Task to complete: In the passage about the pianist Arthur Migliazza, below, what event hosted his first professional show, and at what age did he play it?

Passage provided:
——————————

Arthur Migliazza (born 1980) is an American blues and boogie woogie pianist.

Early life and education 
Arthur Migliazza began studying classical piano at age nine in Washington, D.C., but soon switched to playing blues at age 10 when exposed to it by his teacher. At age eleven Migliazza moved to Tucson, AZ with his family and played his first professional show at age 13 at the Tucson Blues Festival, opening for Little Milton.

Migliazza's most notable teachers growing up were Judy Luis-Watson, Ann Rabson, Mark Braun and Henry Butler. Many of his interactions with these teachers were not on a regular basis, but rather by correspondence. From 1991 to 2001 Migliazza also attended Augusta Blues Week in Elkins, WV for one week every summer. It was there that he befriended and learned from other blues greats such as Cephas and Wiggins, John Jackson, Steve James, Del Rey, and Saffire - The Uppidy Blues Women.

——————————

Data:
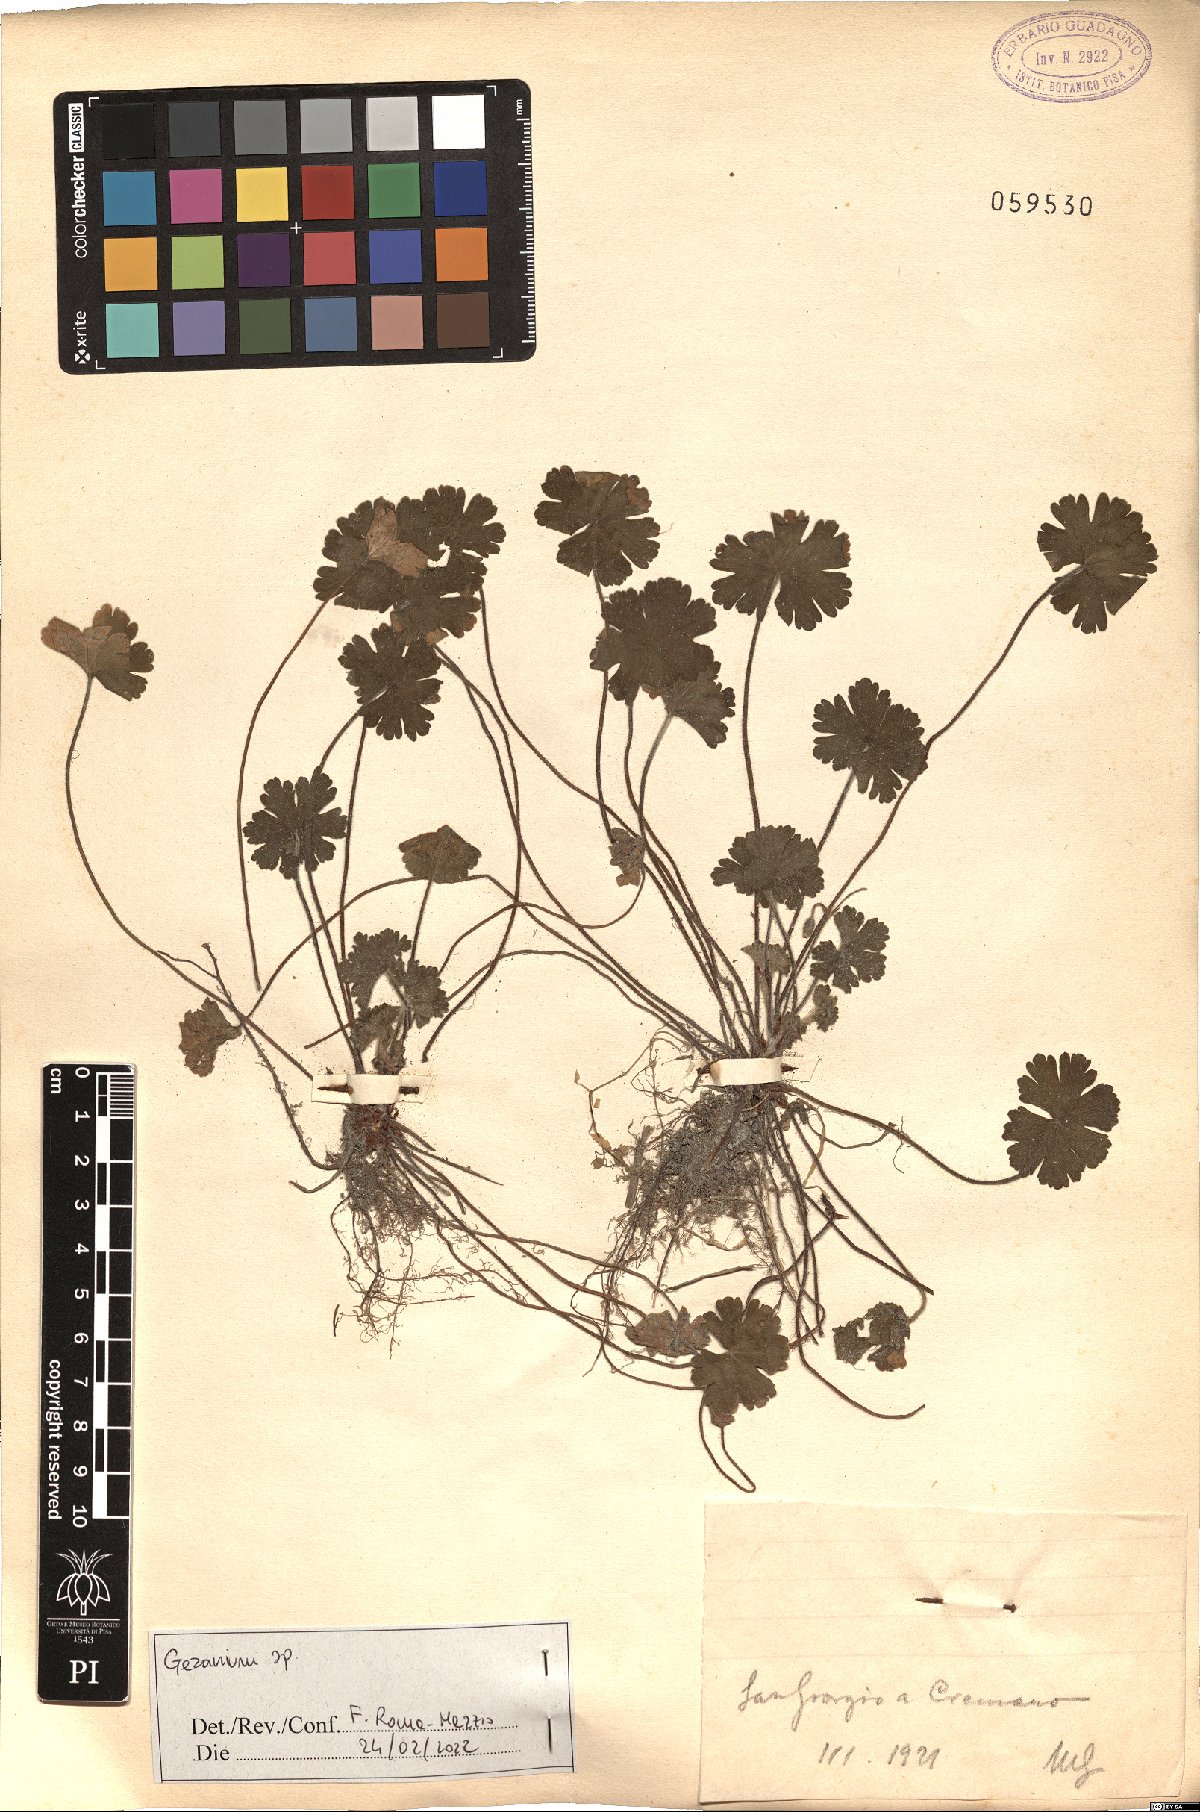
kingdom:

——————————

Full answer: He played his first professional show at the Tucson Blues Festival at age 13.